Contributions of Great Lakes science advocate being celebrated by Wisconsin Sea Grant
Wisconsin Sea Grant is a state institution that’s been providing grant money for research, education and outreach for 50 years.
We have Robert (Bob) Ragotzkie to thank for it.
Back in 1966 when then-President Lyndon Johnson signed the National Sea Grant College no one was thinking about folding the Great Lakes into the program. Organizers had ocean research in mind. But Ragotzkie thought the country’s “inland oceans” should be included.
"He was pretty clever. He first went to Congress because Sea Grant was a congressional baby, and he got the entire Wisconsin delegation on board to really push for it," says UW-Madison emeritus professor Anders Andren.
"And then [Ragotzkie] got the rest of the Great Lakes research community involved in it, and they got their acts together and talked to their legislators to make sure that they had a place within the organization," Andren says.
In 1968 Bob Ragotzkie became the first director of the Wisconsin Sea Grant College Program. Anders Andren followed, first as associate director and later as director in 1989.
Bob Ragotzkie passed away in November 2021 at the age of 97. Anders Andren says Ragotzkie influenced his life and of many other scientists.
"I came to the University of Wisconsin in 1974, Ragotzkie was one of the interviewers. He told me about Sea Grant. Of course, I had never heard about it. I hadn't even heard about a land grant concept at the time," Andren says.
At the time, Andren says Wisconsin Sea Grant was primarily funding research in fisheries, Great Lakes nutrient issues, and aquaculture.
“I still remember when I interviewed with him, he told me ‘we don’t want to have the University of Wisconsin Sea Grant just be known as fish grant college and so we want to expand our horizon a lot,” Andren says. “So he was always on the front I think in terms of looking for new opportunities, identifying people who could help him and put new programs together.”
Jim Hurley followed Anders Andren as Wisconsin Sea Grant director in 2012. Years earlier, Hurley was a UW-Madison grad student when he met Bob Ragotzkie.
“Bob always kept his oceanographic ties. He was director of a laboratory on Sapelo Island in Georgia and that class to this day still runs that Bob got started that brings students from Madison down to Sapelo Island for a one-week field course,” Hurley says. “He designed that course, and it’s probably one of the most influential courses I’ve ever taken.”
Hurley says as his professor, Ragotzkie, taught him the importance of making lists.
"He asked me when getting equipment ready to go on that course, and he said 'where's your list,' and I told him 'I know what we need, it's right up here.' And Bob said, 'Hurley, you've got to work from lists, you've got to have lists!," Hurley adds. "My wife still jokes to this day about the lists that I always have."
Ragotzkie’s quality of being a stickler for details helped Andren learn the fine art of administration.

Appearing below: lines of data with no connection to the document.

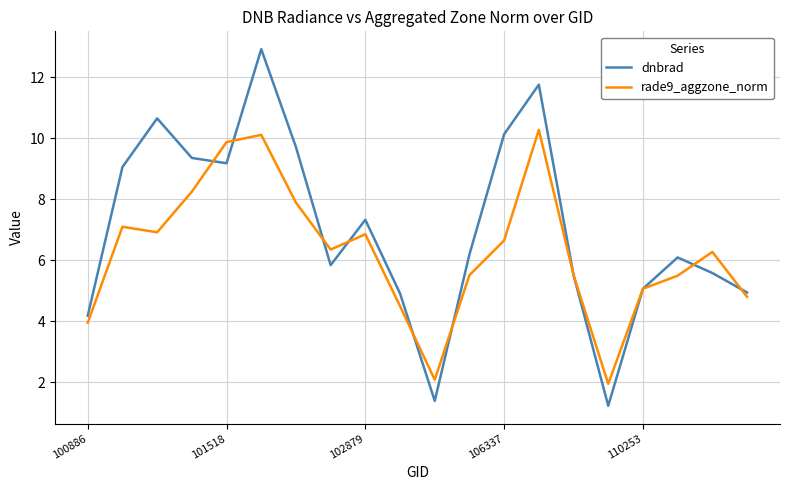

Rank the series by their average value, from lowest to highest.

rade9_aggzone_norm, dnbrad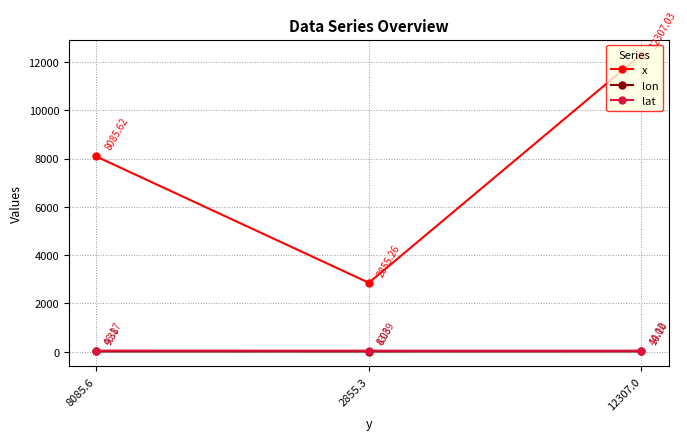

Which series has the widest spread of values?

x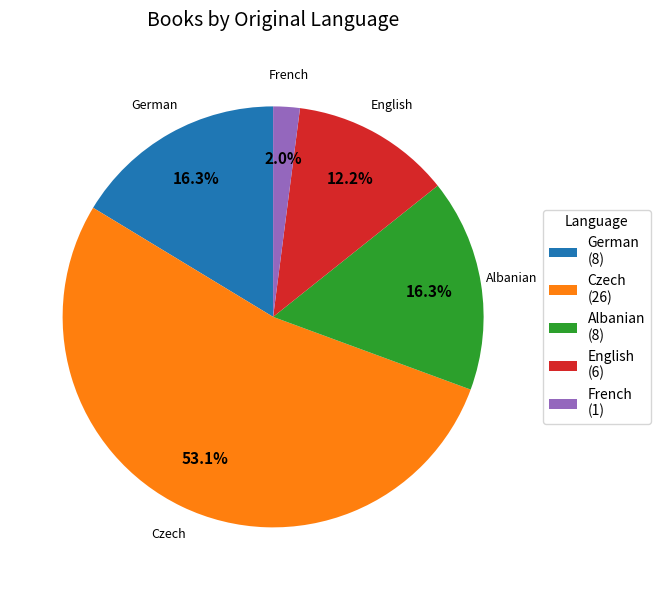

What is the majority slice?

Czech (26)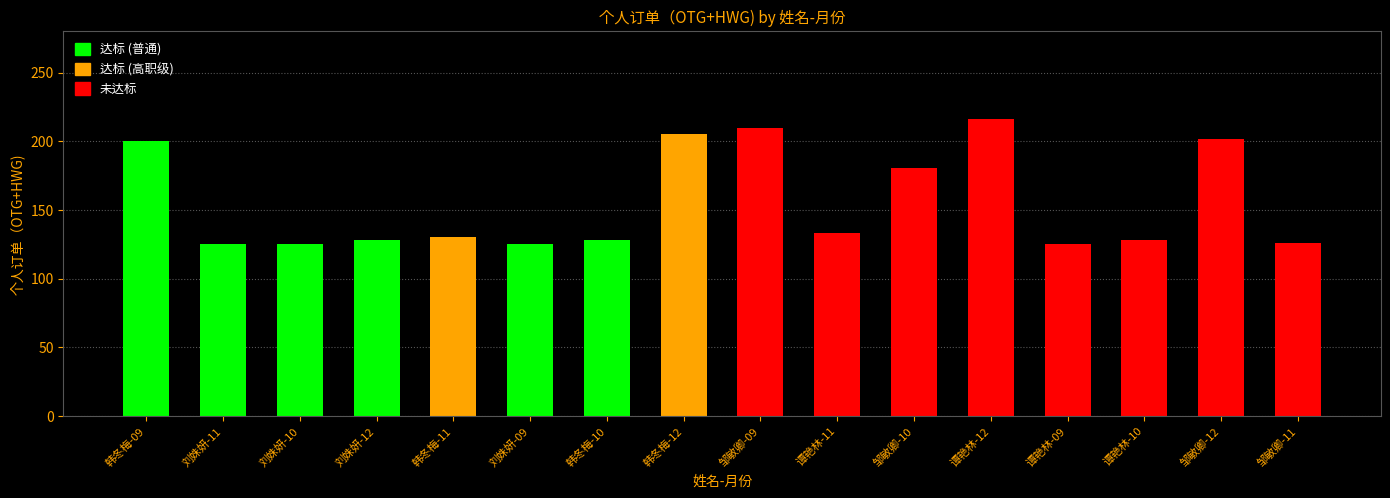

What is the change in value from 刘姝妍-10 to 邹敏卿-10?

+55.4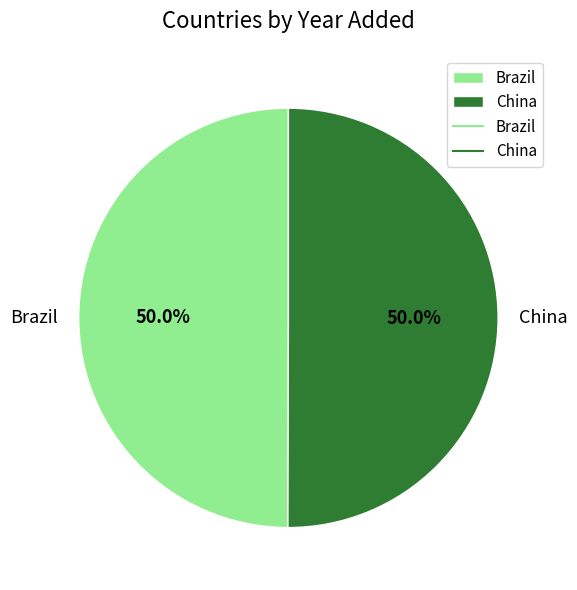

What percentage is the Brazil slice, to the nearest percent?

50%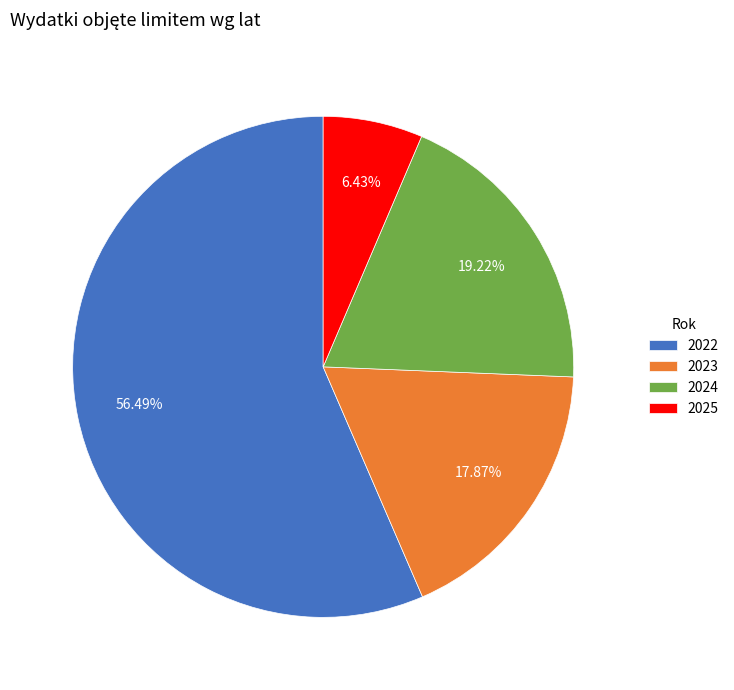

To the nearest percent, what is the difference between the 2022 and 2025 slice percentages?

50%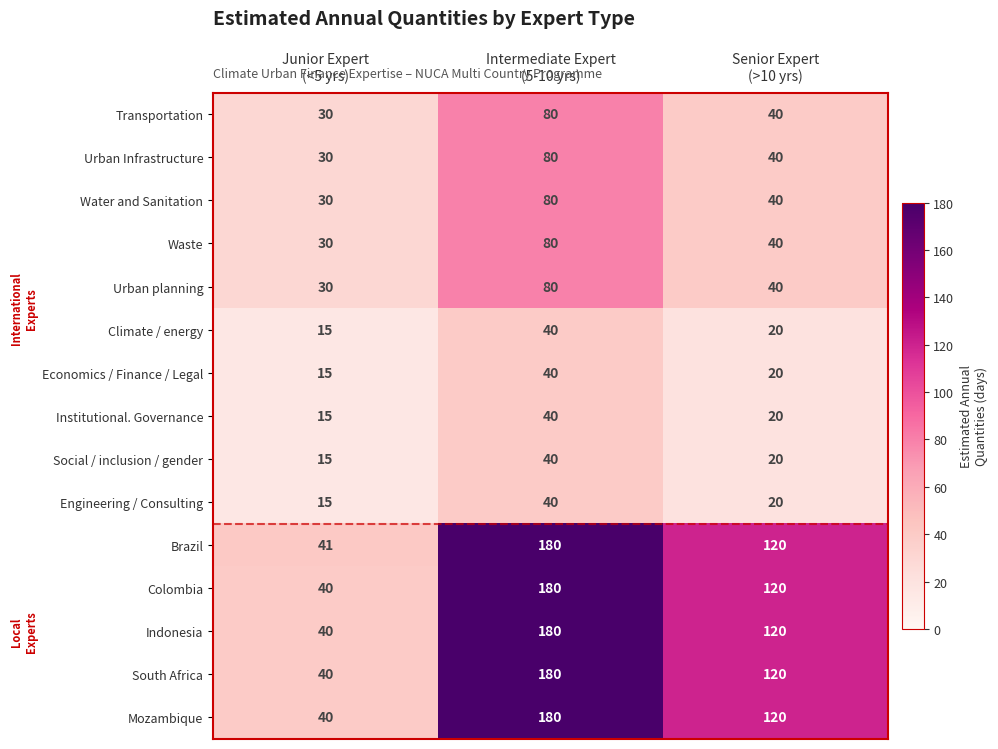

What is the minimum value shown in the chart?

15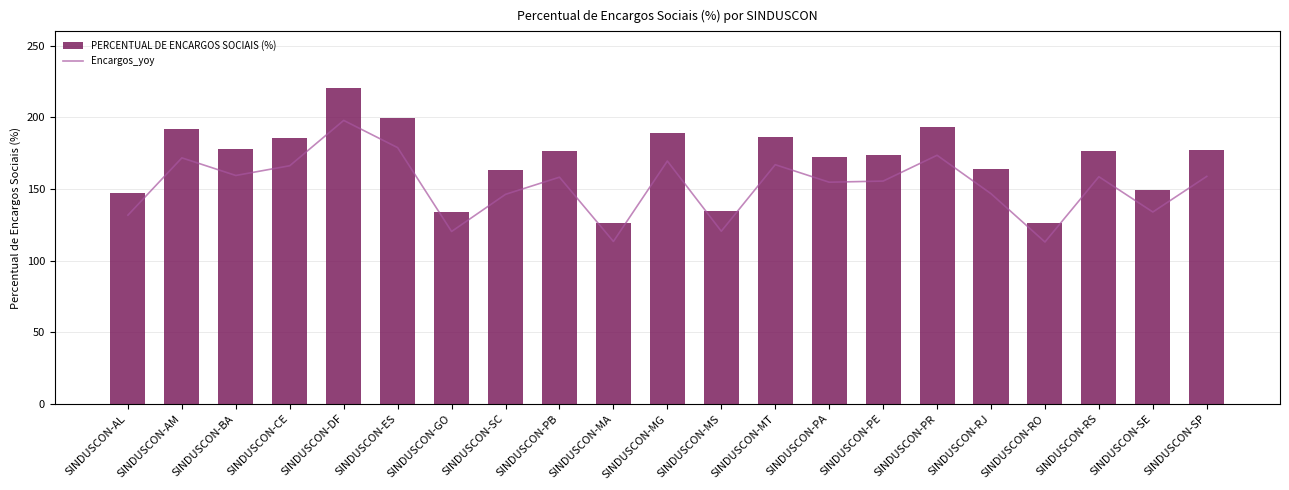

What is the label of the 9th bar from the right?

SINDUSCON-MT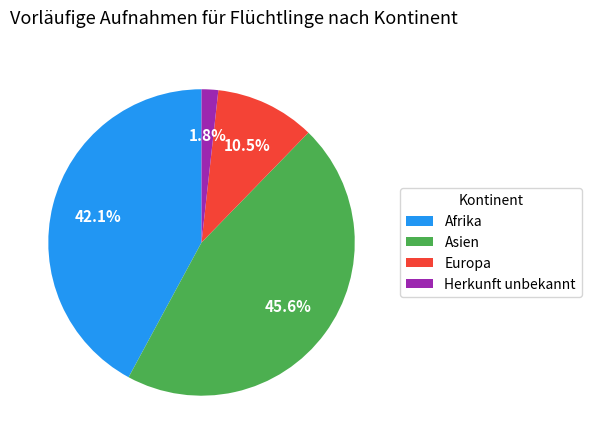

Which has a higher value, Herkunft unbekannt or Afrika?

Afrika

"I had very few ideas about how you run a big program like that, but he really taught me a lot administratively and really set the Wisconsin Sea Grant on its course of action by hiring specialists in finance. He was also a master politician to work within the University of Wisconsin and the University of Wisconsin system," Andren says. "He taught me a lot about making sure that everyone was on board before you made some decisions."
Jim Hurley says as Wisconsin Sea Grant celebrates its 50th year, it has Bob Ragotzkie to thank for it.
“If you look at the Great Lakes now, there are eight programs in the Great Lakes, and they’re all thriving, and when the Infrastructure Bill came through, there were some carve-outs there for Sea Grant because Congress knows that Sea Grant can get things done,” Hurley says.